These photographs were taken of Jean Shrimpton in the centre of New York, by David Bailey. He captures an unnatural, uncomfortable look, which is shown through the straight shapes in her posture. Perhaps, this was because the city came across as hostile to her, and not what she was used to, being brought up on a farm in Buckinghamshire. But, I think that this timid look comes across as successful, as it makes the model come across as mysterious, and feminine.
Shoot 5 - These photographs were a development from my previous shoot. However, with this shoot I wanted my model, Michaela, to show vulnerability in the ‘big, adult world’. She looks uncomfortable in this city setting, and this could show how man made locations can make people feel uneasy. I understand that the sixth photograph is slightly blurry, but I like the story it tells, as her shadow being darker, in comparison to herself almost reveals her true feelings to her location which are, undoubtedly negative.
Shoot 5 contact print
I edited my shoot 4 photographs, using the HDR Toning tool.
Shoot 4 - These photographs were taken primarily to experiment with the over head projector and the collision with the city and an individual, with the main focusing being on their shadow. I found that the photographs where the model’s body is turned to the side, revealing her facial features clearly within the shadow are thereby more effective.
Shoot 4 contact print
These photographs were taken by Paolo Roversi, featuring Lara Stone, for Italian Vogue magazine. He played with shadow and light, creating an enchanted look with an angel, demon, mushroom and other fantasy-like background shadows to help portray this theme. I think that the shadows are a great addition to these fashion photographs as they suggest that the photographs have a fairytale theme, the photograph with the shadow of the wolf in particular is like a scene from the fairytale ‘Little Red Riding Hood’.
I want to experiment with this technique but I think I will dress my model in clothing that stands out more by using bold, coloured, and patterned clothing in order to create more of a contrast from the background to the model.
To create the angel-like images I wanted to portray I decreased the detail, and played around with the highlights and exposure using the HDR Toning feature in Photoshop to make the photographs lighter and softer in appearance.
I edited these photographs on Photoshop with the intention of making them look ‘angel-like’ as development from the photograph I researched which was more dark and Gothic in appearance. To create the two shadows, I turned on a second light, and then played around with the brightness and position of the lights before hand, in order to create the symmetric images I wanted to achieve.
Horst P Horst inspired photographs: Due to lack of equipment, instead of using a hat as the prop I used an umbrella. I increased the contrast and decreased the brightness slightly to create a similar look. However, I didn’t over-exaggerate this move as I didn’t want to remove the images’ detail to maintain a more modernised 2013 look.
Shoot 3 contact print
Shadow photograph taken in a studio by Horst P Horst.

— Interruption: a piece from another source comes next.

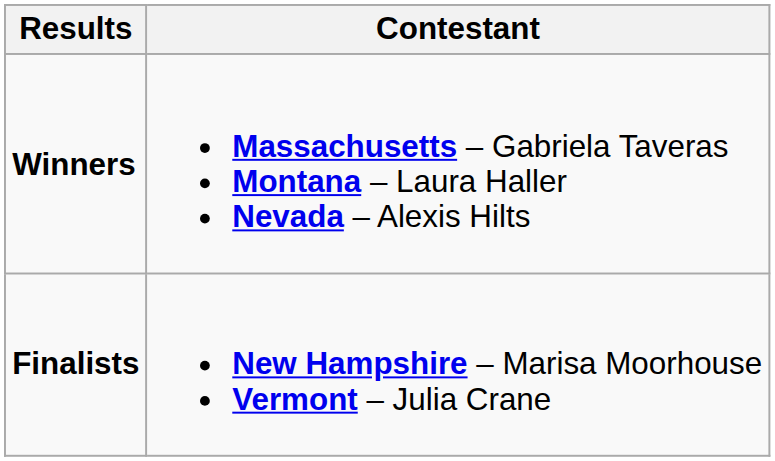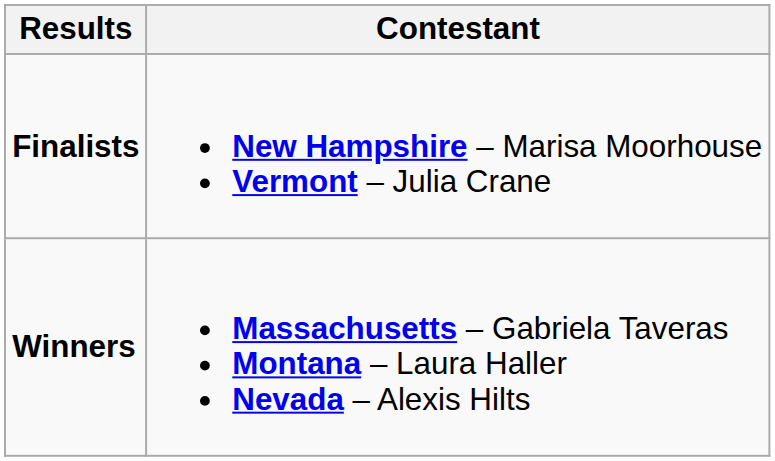rows swapped: Winners <-> Finalists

In the next part of my project I want to explore how to create shadows in a portraiture shoot, and then try it out for myself. I would do this in the studio by dressing my model in the same glamorous way as Horst as I like the elegance that bursts through the photo’s. However, even though I do want to create similar images to Horst first, I do also want to experiment and have my own interpretation on some of these photographs.
Top photograph: This photo was taken on a grey day. Cloud coverage tends to diffuse natural light and can often provide adequate lighting for subjects that may need a paler or darker natural light - In my case it is a darker natural light.
Middle left photograph: This photo was taken with a window directly in front of the face. But because it was taken on a dark, gloomy day not a lot of natural light was shining through the window. Even so it still creates a decent soft looking photograph with just the right amount of natural light without it looking over exposed or too harsh, which could have been the outcome if it was sunny.
Middle right photograph: This photograph was taken where there was a window behind the model. Personally, this isn’t my favourite photo that I experimented with because I think that it is too bright overall. In some ways though I like that the background is very bright and makes the model’s face stand out and this is something I could consider doing in future shoots.
Bottom photograph: This photograph was taken where there are windows on both sides, creating a sharp yet soft image with the correct exposure. This proves that this location in my house is the best place to take a photograph and therefore I know I can use this spot again.
Shoot 2 contact print
I did some research online to understand how to use ‘natural’ lighting in the home, and to light portraits. I wanted to experiment this for myself. My second shoot was then inspired by this finding.